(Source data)

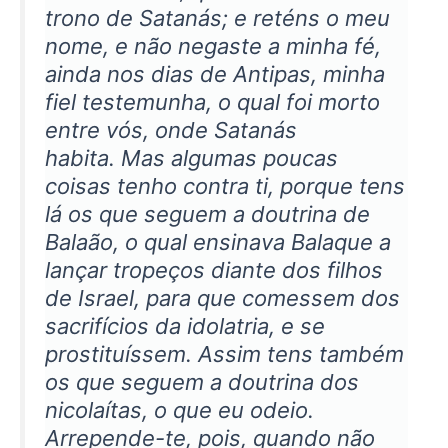
trono de Satanás; e reténs o meu
nome, e não negaste a minha fé,
ainda nos dias de Antipas, minha
fiel testemunha, o qual foi morto
entre vós, onde Satanás
habita. Mas algumas poucas
coisas tenho contra ti, porque tens
lá os que seguem a doutrina de
Balaão, o qual ensinava Balaque a
lançar tropeços diante dos filhos
de Israel, para que comessem dos
sacrifícios da idolatria, e se
prostituíssem. Assim tens também
os que seguem a doutrina dos
nicolaítas, o que eu odeio.
Arrepende-te, pois, quando não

• What you should do: The required output is the line holding "nicolaítas, o que eu odeio." plus every line after it in the data, reproduced exactly.

• Exercise answer:
nicolaítas, o que eu odeio.
Arrepende-te, pois, quando não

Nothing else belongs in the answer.